No primeiro tempo




O sol quase me fura os olhos. Sempre fugi á luminosidade intensa. Com óculos de sol. Mas não os trouxe comigo. Enquanto ele me diz que procure a origem do problema, eu meneio a cabeça negativamente. Continuo a menear. Não porque me recuse, mas apenas porque dali não saem respostas visíveis. O sol continua a invadir o espaço, furando agora por entre as videiras de uva padeira que ela tinha no quintal. Tinha. Ela já não tem. Embora não a conheça, da mesma forma que o conheço, sei-a morta há muito. Ela está morta, mas por certo, a videira continua lá exposta à fúria e mansidão do tempo que nunca tem compaixão por nada nem por ninguém. Os quintais não morrem, sei-o, hoje. E hoje eu apago o cigarro naquele chão, onde ainda posso recordar, com clara exatidão os meus ténis gastos e confortáveis, a calça de ganga de quase-todos-os-dias e o meu cabelo bonito e claro, mais claro ainda de sol puxado num rabo-de-cavalo prático (e o próprio menear de que lhe falo).

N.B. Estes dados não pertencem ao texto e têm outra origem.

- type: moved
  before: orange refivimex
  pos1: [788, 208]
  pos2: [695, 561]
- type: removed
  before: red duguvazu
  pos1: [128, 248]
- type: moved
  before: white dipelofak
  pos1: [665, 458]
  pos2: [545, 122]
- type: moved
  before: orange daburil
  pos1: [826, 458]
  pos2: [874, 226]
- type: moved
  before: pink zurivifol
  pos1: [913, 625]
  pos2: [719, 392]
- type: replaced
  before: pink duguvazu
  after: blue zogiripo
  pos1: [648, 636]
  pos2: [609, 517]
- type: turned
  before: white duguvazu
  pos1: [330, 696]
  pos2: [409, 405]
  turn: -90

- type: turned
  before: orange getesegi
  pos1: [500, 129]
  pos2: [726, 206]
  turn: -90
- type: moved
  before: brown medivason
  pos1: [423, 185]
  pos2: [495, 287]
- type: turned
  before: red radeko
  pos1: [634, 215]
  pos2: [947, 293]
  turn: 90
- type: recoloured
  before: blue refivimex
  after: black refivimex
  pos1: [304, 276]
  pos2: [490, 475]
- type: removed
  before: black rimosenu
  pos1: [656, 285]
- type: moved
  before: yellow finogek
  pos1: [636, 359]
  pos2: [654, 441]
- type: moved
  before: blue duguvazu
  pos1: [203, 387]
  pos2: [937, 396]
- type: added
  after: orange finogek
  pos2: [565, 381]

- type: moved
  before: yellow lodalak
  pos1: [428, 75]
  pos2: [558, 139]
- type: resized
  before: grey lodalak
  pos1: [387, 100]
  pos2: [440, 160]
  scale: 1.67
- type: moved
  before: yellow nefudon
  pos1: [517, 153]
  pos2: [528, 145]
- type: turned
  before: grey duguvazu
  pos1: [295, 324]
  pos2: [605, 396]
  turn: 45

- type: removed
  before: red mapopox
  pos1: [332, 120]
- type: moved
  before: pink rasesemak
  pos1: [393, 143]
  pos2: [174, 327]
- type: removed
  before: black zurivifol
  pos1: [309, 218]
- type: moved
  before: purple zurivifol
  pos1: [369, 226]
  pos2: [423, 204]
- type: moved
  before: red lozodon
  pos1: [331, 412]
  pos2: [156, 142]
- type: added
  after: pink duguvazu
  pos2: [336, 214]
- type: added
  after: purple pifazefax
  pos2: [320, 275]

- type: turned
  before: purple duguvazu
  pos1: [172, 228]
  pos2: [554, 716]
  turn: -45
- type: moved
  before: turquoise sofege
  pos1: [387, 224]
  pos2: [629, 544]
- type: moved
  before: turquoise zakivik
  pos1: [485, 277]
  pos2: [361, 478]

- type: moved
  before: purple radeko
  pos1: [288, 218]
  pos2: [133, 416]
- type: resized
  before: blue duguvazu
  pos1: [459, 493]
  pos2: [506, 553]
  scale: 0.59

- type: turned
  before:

Ali, naquele quintal de quinze anos atrás, não havia respostas ás perguntas feitas por ele. Nem por mim. Só o som das vozes dos idosos que aguardavam vez. E o menear de cabeça recorrente que imprimia ritmo ao meu ténis na terra seca, encostada ao tanque de sombras que estava, como se o meu corpo pudesse pesar eternidades. Pedi-lhe que me trouxesse de volta, a hoje, a esta sala fresca e confortável, ao subir e descer dos sons célticos. Mas queria mais. E o rosto imerso de água da minha tia outrora nova mas para mim velha - que com 30 anos todos as pessoas são velhas no entender de pessoas de 20 - com olhos semicerrados onde ondulam apenas cabelos negros, grossos e lisos assusta-me, caindo ao lado de um outro rosto que não hei de esquecer, nem que viva mil anos. Perdão, mil vidas. Ou está aqui uma grande mentira, ou por outro lado, uma espécie de chave pra todo o resto? Não sei, mas sinto o medo nos poros da minha pele.